* _Assignment A_
In the passage on graph regularized spatiotemporal RPCA, in what form does SRPCA preserve the low-rank spatiotemporal information?
* _Assignment B_
Retype the part of the passage on graph regularized spatiotemporal RPCA that lies between "S. Javed, A." and "Italy, September 2017.", inclusive.

* _Excerpted passage_
= Beginning of Section =

S. Javed, A. Mahmood, S. Al-Maadeed, N. Rajpoot, T. Bouwmans, S. Jung,"Moving Object Detection in Complex Scene using Spatio-temporal Structured-Sparse RPCA", IEEE Transactions on Image Processing, 2018.

  • Graph Regularized Spatiotemporal RPCA

This works investigates the performance of online Spatiotemporal RPCA (SRPCA) algorithm for moving object detection using RGB-D videos. SRPCA is a graph regularized algorithm which preserves the low-rank spatiotemporal information in the form of dual spectral graphs. This graph regularized information is then encoded into the objective function which is solved using online optimization.

S. Javed, T. Bouwmans, M. Sultana, S. Jung, "Moving Object Detection on RGB-D Videos using Graph Regularized Spatiotemporal RPCA", International Workshop on Background learning for detection and tracking from RGBD videos, ICIAP 2017, Catani, Italy, September 2017.

= End of Section =

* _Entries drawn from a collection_
= Beginning of Section =

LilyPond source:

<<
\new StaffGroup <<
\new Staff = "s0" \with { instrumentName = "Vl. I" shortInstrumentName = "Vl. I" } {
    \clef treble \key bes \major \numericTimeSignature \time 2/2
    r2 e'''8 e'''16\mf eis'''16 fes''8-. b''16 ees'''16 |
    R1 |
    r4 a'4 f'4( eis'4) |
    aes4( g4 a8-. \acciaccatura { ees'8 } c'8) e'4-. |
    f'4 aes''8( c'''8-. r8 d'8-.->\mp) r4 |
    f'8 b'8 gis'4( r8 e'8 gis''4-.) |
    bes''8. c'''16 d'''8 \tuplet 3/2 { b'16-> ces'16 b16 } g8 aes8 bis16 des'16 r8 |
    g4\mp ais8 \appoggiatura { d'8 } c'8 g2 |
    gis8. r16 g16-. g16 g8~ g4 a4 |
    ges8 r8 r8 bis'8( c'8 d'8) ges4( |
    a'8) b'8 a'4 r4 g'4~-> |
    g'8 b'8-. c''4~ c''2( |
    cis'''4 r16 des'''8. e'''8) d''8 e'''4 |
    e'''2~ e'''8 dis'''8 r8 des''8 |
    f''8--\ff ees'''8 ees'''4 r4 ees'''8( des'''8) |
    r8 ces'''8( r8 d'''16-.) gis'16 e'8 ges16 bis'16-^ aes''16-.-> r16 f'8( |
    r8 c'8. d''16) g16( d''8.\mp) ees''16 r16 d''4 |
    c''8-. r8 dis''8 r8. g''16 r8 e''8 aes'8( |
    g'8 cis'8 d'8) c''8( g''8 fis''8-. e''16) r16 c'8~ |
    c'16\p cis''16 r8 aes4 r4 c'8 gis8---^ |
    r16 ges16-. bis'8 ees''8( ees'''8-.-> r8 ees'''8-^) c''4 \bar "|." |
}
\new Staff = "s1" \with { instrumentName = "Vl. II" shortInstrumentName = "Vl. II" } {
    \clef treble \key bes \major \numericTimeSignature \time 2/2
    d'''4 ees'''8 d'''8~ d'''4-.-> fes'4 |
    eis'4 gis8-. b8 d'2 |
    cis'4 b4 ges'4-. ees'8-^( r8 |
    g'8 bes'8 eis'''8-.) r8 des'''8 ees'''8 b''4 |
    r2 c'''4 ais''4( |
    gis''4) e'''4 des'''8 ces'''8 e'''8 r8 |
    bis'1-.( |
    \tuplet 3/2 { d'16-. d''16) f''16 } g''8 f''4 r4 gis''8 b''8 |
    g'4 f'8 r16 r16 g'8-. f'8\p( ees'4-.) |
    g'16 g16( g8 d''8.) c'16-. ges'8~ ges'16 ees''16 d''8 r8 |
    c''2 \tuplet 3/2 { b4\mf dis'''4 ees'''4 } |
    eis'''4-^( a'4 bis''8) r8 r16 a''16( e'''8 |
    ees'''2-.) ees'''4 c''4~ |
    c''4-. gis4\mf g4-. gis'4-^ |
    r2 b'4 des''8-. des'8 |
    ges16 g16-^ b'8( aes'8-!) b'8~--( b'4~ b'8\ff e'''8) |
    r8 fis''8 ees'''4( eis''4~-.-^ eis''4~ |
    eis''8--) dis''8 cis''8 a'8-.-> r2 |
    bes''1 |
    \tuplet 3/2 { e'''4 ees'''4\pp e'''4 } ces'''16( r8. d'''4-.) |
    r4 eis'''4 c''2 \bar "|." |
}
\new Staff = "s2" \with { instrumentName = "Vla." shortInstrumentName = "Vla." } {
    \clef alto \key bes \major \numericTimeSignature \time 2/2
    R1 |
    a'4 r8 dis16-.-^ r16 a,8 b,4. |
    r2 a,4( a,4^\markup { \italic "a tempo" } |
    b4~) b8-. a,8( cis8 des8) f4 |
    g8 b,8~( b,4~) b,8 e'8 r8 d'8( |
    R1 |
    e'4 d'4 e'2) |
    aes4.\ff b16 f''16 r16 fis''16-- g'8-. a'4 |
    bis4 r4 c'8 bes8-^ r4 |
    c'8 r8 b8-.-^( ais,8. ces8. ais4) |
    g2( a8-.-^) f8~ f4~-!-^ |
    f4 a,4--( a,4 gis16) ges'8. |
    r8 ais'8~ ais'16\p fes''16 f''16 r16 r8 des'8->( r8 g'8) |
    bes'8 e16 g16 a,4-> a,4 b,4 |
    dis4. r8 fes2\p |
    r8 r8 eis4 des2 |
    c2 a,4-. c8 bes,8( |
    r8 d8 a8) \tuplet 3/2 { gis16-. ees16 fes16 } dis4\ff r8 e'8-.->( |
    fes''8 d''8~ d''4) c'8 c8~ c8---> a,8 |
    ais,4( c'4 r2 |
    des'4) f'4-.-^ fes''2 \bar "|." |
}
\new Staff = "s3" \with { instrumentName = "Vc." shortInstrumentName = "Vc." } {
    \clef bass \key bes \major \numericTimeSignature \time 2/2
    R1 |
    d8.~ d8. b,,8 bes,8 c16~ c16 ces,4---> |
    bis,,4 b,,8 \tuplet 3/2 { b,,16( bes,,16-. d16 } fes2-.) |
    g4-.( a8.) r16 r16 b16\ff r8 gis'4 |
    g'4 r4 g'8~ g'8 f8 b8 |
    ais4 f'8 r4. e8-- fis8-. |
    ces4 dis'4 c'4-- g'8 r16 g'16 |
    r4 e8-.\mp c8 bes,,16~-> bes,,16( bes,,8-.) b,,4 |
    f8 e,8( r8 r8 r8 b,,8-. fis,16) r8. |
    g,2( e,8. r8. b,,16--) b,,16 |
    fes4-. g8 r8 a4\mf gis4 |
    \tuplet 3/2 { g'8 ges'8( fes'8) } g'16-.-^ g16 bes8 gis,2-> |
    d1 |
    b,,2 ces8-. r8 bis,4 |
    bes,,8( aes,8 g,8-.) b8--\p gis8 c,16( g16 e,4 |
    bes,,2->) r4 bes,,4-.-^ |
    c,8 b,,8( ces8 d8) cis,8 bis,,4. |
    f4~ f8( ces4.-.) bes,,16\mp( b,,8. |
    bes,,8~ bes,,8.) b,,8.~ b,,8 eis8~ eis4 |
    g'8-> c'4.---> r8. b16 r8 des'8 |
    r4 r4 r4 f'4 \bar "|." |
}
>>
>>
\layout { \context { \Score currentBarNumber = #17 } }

= End of Section =

* _Response box A_
In the form of dual spectral graphs.

* _Response box B_
S. Javed, A. Mahmood, S. Al-Maadeed, N. Rajpoot, T. Bouwmans, S. Jung,"Moving Object Detection in Complex Scene using Spatio-temporal Structured-Sparse RPCA", IEEE Transactions on Image Processing, 2018.

  • Graph Regularized Spatiotemporal RPCA

This works investigates the performance of online Spatiotemporal RPCA (SRPCA) algorithm for moving object detection using RGB-D videos. SRPCA is a graph regularized algorithm which preserves the low-rank spatiotemporal information in the form of dual spectral graphs. This graph regularized information is then encoded into the objective function which is solved using online optimization.

S. Javed, T. Bouwmans, M. Sultana, S. Jung, "Moving Object Detection on RGB-D Videos using Graph Regularized Spatiotemporal RPCA", International Workshop on Background learning for detection and tracking from RGBD videos, ICIAP 2017, Catani, Italy, September 2017.